Pull out each line of the data below that contains the string "class" and copy it unchanged. Only matches with the same uppercase and lowercase letters count.
▶
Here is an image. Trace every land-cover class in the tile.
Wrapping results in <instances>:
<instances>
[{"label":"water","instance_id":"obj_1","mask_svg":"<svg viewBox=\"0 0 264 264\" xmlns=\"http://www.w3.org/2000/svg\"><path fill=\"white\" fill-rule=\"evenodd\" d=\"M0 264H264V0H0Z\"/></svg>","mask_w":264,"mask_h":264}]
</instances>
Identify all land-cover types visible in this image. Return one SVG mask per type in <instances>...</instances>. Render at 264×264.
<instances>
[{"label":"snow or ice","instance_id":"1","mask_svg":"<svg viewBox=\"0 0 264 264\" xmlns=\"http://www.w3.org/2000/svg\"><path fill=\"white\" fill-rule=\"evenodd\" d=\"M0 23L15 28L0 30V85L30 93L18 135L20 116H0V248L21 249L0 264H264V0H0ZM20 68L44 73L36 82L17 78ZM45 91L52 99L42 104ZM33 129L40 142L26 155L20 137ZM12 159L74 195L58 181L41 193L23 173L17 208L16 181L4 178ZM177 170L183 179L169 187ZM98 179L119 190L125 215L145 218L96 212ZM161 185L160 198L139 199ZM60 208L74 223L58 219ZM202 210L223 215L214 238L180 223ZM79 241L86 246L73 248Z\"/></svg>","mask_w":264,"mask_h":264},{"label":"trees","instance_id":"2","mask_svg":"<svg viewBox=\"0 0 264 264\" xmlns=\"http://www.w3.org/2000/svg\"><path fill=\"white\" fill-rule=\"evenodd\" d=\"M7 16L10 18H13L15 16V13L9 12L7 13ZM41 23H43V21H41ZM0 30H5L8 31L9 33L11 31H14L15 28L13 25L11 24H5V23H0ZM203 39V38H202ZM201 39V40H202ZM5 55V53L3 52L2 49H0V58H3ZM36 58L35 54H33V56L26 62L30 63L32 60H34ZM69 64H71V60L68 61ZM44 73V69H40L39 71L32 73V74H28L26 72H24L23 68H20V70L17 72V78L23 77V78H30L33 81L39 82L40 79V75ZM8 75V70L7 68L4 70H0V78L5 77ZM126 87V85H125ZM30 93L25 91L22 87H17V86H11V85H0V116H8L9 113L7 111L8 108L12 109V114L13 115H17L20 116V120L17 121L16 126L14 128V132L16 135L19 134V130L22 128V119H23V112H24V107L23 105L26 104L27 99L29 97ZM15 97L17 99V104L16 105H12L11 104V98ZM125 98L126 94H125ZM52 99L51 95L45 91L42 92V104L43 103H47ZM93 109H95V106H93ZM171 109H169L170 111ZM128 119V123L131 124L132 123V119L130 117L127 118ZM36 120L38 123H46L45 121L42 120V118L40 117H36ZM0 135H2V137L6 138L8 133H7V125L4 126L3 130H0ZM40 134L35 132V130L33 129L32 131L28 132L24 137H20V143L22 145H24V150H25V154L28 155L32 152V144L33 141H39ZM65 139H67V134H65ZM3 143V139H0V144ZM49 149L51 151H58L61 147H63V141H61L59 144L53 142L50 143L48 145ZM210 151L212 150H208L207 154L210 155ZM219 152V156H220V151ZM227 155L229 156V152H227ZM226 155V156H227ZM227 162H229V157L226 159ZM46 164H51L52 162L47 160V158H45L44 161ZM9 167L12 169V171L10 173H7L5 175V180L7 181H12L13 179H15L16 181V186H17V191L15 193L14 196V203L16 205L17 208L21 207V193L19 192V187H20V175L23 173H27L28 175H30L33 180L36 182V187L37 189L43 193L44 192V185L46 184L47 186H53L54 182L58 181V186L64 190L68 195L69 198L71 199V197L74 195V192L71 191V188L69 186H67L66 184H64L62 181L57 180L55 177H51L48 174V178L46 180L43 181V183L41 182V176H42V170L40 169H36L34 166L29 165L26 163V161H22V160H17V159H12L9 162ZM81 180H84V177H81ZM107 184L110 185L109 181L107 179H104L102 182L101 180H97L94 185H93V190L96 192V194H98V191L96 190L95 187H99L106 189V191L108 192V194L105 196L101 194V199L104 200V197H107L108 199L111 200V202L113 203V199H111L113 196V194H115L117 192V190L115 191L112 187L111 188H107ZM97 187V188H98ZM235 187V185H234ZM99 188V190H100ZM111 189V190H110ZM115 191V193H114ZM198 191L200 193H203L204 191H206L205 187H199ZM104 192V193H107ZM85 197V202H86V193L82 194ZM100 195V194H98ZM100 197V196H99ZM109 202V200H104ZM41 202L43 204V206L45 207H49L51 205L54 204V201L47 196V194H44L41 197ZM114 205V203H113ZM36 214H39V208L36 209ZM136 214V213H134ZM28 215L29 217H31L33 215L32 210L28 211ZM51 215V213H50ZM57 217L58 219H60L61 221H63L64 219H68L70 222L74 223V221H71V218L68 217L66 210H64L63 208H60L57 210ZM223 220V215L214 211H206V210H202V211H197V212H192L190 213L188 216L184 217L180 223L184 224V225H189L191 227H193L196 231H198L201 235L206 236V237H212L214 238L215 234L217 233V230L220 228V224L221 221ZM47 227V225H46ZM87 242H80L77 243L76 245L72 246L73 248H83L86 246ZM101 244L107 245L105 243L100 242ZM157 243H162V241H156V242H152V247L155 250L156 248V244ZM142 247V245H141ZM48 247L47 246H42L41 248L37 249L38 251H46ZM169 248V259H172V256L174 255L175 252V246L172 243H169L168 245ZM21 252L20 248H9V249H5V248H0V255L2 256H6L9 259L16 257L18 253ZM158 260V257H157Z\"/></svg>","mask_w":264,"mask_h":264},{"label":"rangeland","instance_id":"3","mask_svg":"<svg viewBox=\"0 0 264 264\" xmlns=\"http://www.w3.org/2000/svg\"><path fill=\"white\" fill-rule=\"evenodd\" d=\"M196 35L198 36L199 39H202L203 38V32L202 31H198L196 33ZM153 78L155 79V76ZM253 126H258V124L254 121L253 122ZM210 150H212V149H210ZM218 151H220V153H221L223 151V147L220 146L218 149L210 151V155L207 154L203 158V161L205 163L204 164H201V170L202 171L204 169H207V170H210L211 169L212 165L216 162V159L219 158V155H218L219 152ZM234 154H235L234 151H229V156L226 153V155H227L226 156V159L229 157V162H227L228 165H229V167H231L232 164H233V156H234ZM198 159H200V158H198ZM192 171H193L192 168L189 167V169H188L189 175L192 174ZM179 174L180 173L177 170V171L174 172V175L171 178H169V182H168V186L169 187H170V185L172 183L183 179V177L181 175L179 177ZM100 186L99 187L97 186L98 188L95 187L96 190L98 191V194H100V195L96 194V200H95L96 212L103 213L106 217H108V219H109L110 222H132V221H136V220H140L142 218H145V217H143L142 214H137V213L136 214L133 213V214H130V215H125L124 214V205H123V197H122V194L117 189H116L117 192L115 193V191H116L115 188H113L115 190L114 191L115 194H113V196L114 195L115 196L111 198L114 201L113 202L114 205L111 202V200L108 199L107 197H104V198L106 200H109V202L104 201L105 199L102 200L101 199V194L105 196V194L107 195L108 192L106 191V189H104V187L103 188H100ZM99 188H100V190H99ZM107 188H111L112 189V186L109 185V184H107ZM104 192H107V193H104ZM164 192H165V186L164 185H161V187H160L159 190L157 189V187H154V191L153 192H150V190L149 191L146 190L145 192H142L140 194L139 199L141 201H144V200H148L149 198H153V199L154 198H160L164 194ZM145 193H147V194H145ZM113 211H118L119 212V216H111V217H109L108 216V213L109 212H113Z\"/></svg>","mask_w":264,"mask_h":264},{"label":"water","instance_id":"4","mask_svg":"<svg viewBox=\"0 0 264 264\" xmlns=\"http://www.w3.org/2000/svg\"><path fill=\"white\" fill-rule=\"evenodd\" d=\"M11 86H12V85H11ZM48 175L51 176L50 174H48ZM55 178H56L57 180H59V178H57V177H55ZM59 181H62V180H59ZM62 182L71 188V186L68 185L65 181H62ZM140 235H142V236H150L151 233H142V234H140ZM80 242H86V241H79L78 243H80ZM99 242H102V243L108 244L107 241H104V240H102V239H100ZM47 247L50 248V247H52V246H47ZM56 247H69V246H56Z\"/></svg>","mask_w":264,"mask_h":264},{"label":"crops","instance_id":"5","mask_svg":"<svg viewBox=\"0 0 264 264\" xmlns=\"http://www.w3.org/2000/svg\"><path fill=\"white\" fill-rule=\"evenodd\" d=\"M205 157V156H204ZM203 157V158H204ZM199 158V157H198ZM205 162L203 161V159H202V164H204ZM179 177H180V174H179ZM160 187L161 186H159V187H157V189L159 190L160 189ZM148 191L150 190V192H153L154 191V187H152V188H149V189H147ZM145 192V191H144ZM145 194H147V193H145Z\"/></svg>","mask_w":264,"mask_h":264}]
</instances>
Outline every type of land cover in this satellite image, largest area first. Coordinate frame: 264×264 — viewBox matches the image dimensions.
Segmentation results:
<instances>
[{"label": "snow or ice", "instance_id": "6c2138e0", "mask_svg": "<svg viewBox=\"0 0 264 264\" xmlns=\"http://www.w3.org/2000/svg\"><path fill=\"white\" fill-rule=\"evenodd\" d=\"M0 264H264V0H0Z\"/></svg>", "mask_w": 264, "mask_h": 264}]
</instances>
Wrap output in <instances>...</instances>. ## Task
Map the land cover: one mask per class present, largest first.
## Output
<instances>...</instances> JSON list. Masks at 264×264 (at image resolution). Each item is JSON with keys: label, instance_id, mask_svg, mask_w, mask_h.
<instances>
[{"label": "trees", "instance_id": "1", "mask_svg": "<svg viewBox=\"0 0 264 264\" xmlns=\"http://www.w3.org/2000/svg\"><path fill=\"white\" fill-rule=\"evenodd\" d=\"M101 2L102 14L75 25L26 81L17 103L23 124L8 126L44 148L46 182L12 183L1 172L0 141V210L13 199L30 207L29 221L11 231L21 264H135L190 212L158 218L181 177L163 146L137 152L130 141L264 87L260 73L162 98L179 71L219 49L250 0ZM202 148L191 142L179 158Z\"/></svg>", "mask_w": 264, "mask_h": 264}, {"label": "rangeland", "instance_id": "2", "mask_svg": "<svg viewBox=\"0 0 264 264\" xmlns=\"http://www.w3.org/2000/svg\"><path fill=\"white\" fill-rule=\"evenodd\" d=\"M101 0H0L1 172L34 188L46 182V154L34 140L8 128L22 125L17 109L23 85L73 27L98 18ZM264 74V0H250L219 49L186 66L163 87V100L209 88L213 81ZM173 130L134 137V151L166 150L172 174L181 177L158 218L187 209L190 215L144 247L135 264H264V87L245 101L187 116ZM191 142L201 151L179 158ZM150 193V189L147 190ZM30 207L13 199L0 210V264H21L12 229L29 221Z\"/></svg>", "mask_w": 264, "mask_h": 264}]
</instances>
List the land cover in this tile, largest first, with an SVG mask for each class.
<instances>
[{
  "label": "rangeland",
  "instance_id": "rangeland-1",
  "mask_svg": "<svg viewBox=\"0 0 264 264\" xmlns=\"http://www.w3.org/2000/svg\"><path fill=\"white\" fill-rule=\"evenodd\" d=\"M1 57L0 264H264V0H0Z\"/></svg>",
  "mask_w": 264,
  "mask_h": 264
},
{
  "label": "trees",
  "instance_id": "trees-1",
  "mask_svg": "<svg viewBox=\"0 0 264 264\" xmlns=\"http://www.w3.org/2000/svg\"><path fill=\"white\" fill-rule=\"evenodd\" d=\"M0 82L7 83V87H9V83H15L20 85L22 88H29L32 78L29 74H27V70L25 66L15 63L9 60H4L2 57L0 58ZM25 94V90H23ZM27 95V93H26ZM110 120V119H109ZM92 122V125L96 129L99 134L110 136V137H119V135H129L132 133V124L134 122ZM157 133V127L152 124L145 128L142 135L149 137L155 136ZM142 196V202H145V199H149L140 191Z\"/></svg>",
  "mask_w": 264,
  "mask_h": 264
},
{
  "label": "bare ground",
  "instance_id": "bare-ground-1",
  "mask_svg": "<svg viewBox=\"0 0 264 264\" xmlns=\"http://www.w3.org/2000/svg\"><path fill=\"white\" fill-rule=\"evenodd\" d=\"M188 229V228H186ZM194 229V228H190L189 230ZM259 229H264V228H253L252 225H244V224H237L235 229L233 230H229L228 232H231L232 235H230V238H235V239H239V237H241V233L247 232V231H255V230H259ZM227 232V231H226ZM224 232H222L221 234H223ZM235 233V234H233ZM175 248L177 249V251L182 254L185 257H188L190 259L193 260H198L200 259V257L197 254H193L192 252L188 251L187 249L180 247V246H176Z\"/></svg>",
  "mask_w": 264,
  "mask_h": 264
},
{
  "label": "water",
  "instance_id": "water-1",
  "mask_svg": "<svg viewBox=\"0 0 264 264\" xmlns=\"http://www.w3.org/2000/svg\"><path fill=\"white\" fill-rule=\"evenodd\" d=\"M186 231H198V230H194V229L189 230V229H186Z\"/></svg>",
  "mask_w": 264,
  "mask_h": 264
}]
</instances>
◀
■ Response below:
Here is an image. Trace every land-cover class in the tile.
Map the land cover: one mask per class present, largest first.
List the land cover in this tile, largest first, with an SVG mask for each class.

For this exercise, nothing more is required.